Put a block underneath the table saw fence so that it is angled upward. This way you can us it as a guide but the dowel rod won't be able to bind after it is cut because the fence is angled out of the way.

Set your fence 1 1/2" bigger and use an inch and a half spacer that does not extended to the saw blade. The spacer acts as a guide to get the dimension correct but because it stops short of the saw blade there will be nothing for the dowel ti bind against.


----------



## eloko (Jun 12, 2009)

Alright thanks guys! And Bill I think I get it now.


----------



## cabinetman (Jul 5, 2007)

Another way to do this is to cut a 3/4" by 3" high strip of wood long enough to seat on the miter gauge and go past the blade. Measure off 2" to the saw blade and make a nick cut, with the blade about 1" high. Tack a stop on the end to stop the dowel.
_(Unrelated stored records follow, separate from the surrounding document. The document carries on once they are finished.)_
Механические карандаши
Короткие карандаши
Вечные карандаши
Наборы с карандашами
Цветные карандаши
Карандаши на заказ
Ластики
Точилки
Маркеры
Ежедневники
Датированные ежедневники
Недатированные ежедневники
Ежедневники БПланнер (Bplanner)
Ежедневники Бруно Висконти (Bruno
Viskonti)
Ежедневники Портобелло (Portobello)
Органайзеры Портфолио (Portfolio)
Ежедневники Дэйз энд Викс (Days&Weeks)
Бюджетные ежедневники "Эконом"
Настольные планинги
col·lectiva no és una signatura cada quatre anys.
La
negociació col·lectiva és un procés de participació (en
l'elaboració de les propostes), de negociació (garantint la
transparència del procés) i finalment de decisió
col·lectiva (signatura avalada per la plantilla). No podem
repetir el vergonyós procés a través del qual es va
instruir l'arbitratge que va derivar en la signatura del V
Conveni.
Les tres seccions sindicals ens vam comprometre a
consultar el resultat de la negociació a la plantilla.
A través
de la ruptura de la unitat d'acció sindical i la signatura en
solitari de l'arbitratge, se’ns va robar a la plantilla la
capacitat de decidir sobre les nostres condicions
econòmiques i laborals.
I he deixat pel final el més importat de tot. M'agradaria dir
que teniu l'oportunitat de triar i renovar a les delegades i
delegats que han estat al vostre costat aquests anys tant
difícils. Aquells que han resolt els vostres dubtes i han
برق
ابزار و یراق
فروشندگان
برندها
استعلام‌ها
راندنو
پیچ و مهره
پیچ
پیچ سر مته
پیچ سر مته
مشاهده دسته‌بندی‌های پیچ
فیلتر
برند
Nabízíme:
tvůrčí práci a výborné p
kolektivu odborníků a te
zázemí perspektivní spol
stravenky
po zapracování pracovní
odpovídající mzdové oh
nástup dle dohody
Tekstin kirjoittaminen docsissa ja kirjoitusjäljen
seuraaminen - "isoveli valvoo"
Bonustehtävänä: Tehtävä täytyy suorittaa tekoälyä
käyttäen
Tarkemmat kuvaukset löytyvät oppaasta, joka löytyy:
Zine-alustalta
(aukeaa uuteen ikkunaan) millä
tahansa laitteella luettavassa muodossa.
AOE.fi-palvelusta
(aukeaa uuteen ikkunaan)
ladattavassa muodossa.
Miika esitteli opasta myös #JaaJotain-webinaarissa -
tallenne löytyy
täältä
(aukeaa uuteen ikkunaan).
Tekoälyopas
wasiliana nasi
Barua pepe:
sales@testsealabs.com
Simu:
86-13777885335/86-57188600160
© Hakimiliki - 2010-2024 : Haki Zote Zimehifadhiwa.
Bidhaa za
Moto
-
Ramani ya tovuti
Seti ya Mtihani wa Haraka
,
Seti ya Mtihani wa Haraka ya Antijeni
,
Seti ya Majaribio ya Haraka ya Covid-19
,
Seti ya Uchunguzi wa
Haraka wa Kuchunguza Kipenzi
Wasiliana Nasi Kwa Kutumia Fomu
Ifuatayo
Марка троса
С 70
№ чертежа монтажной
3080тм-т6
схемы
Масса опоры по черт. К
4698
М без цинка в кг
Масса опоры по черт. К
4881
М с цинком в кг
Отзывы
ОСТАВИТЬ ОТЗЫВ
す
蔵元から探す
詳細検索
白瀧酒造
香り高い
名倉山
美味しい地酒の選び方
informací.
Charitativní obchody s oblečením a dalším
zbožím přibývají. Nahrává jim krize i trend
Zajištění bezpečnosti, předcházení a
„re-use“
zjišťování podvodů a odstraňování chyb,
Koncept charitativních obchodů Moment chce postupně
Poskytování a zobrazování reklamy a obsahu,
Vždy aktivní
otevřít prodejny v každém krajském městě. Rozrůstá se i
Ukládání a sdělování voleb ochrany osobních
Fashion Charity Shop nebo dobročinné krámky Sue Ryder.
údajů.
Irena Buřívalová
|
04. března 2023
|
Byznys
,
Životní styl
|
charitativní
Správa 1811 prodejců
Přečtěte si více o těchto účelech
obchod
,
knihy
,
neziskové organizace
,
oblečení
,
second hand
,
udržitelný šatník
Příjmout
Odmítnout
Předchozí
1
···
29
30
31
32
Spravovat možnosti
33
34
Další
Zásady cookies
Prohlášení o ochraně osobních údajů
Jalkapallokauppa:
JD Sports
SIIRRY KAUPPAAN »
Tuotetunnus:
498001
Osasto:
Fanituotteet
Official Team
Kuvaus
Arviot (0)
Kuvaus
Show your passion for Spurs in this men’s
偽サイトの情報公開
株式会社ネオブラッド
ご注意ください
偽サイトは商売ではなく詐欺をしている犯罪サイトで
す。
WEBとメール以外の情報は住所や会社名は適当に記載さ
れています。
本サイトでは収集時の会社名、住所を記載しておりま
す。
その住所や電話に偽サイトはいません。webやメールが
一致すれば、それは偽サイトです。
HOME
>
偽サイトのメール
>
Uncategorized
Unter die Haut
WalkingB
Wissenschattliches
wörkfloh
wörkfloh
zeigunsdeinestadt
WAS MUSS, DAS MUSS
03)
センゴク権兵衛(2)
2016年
Clamp the standing strip to the miter gauge lining up the nick with the blade. Set the dowel against the end stop and hold tightly to the strip. The blade will pass through enough to cut the dowel, and the cutoff won't go flying back.


----------



## ACP (Jan 24, 2009)

Got a band saw or miter saw? I cut my thin dowels on the bandsaw, my thicker ones are on the miter saw with sandpaper on the fence to hold it in place. Works well.


----------



## GeorgeC (Jul 30, 2008)

I usually just cut dowels with a handsaw. I guess if you have a few dozen to do then a power tool would be good.

G


----------



## Gerry KIERNAN (Apr 20, 2007)

I have had good luck by not using the fence. I make a mark on the saw table for the length I want, and put the dowel against the miter gauge. I set the blade a little higher than half the thickness of the dowel. As I pass the dowell over the blade I rotate it so that it is cut completely through. 

Gerry


----------